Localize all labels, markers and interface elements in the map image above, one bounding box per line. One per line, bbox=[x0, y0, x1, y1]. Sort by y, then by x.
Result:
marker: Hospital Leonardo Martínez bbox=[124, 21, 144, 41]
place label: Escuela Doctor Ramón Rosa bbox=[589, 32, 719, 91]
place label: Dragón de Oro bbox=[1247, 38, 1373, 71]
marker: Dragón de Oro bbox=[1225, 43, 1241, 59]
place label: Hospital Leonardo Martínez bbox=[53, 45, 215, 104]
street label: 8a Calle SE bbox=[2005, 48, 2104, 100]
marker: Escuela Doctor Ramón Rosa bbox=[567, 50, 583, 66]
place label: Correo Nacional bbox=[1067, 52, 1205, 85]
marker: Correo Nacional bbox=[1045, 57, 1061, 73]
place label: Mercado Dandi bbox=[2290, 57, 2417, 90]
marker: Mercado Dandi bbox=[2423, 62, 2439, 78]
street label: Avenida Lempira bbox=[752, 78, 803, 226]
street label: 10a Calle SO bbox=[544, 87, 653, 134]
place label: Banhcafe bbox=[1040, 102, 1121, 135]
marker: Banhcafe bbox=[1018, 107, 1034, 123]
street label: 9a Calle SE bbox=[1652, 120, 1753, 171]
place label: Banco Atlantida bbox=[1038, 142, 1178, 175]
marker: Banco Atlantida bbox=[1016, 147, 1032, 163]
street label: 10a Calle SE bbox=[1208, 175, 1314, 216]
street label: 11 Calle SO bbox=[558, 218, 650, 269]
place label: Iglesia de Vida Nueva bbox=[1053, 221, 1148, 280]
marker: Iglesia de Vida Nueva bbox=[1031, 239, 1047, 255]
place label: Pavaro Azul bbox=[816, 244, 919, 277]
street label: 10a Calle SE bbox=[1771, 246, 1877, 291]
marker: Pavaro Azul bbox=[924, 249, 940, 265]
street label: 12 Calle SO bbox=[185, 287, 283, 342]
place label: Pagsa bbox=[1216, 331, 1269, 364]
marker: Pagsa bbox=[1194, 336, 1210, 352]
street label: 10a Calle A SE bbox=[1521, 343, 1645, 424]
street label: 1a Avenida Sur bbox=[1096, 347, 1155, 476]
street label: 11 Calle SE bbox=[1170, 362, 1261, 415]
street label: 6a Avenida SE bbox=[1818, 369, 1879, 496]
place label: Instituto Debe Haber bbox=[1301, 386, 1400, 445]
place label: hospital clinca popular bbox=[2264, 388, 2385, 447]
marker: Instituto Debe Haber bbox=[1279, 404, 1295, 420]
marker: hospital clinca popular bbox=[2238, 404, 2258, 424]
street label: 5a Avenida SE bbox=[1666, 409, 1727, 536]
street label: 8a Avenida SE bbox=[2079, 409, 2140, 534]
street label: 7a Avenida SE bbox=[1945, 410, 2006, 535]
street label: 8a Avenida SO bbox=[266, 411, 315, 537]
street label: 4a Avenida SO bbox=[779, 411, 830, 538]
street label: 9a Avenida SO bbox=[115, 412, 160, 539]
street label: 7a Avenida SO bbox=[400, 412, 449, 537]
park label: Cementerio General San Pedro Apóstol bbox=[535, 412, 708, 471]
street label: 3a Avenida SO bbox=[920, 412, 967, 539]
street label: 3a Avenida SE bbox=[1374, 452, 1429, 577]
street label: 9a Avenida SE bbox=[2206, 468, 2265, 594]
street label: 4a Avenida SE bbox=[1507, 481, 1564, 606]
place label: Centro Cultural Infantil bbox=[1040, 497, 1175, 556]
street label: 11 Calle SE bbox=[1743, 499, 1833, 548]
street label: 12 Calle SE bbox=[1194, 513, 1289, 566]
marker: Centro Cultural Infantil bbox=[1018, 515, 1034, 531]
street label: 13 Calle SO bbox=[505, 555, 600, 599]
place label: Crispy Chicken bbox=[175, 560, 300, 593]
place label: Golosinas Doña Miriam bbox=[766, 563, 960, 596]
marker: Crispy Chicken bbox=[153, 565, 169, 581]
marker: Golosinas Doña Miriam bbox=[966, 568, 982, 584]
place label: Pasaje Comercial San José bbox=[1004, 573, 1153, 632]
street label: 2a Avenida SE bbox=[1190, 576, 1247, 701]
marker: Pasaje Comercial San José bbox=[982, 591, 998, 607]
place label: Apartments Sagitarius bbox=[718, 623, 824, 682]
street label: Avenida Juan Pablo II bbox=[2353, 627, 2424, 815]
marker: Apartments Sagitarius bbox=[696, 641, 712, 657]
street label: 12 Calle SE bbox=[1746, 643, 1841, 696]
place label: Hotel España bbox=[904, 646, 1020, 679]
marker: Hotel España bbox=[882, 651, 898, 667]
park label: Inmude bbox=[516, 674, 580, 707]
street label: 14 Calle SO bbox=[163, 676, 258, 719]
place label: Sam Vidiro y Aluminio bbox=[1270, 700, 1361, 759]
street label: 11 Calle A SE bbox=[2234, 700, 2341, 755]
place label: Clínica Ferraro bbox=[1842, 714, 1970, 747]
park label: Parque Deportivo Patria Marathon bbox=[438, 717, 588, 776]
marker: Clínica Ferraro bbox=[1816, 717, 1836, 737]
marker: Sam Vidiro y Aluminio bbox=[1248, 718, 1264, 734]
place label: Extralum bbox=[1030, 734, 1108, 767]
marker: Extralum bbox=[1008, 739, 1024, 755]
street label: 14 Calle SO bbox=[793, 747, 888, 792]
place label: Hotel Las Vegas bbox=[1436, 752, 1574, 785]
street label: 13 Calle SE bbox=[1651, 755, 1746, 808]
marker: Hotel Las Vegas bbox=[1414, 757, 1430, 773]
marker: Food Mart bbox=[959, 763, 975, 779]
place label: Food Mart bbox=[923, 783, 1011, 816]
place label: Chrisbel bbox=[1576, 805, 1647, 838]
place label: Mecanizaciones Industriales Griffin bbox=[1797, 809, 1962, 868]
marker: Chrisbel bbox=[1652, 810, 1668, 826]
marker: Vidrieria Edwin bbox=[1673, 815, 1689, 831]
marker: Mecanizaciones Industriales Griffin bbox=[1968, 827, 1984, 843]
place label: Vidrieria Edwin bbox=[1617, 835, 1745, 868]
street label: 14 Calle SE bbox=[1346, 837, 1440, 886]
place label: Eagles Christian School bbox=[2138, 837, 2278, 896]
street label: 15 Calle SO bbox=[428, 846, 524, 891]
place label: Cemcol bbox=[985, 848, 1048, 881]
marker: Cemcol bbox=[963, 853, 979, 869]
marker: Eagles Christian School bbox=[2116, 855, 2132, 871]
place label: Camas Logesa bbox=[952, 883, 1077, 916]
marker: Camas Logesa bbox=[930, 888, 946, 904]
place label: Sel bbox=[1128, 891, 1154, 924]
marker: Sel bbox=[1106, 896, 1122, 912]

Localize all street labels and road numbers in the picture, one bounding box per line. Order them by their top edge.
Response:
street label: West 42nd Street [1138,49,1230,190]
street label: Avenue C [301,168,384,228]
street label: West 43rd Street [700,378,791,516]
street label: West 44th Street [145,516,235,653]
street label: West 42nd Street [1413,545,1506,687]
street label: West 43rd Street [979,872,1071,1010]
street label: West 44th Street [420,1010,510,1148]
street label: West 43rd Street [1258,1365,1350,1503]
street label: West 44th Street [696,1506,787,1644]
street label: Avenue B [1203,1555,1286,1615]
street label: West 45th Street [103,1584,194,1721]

*Task statement*. For each line above that includes "Pasaje", copy the line.

*Answer section*.
place label: Pasaje Comercial San José bbox=[1004, 573, 1153, 632]
marker: Pasaje Comercial San José bbox=[982, 591, 998, 607]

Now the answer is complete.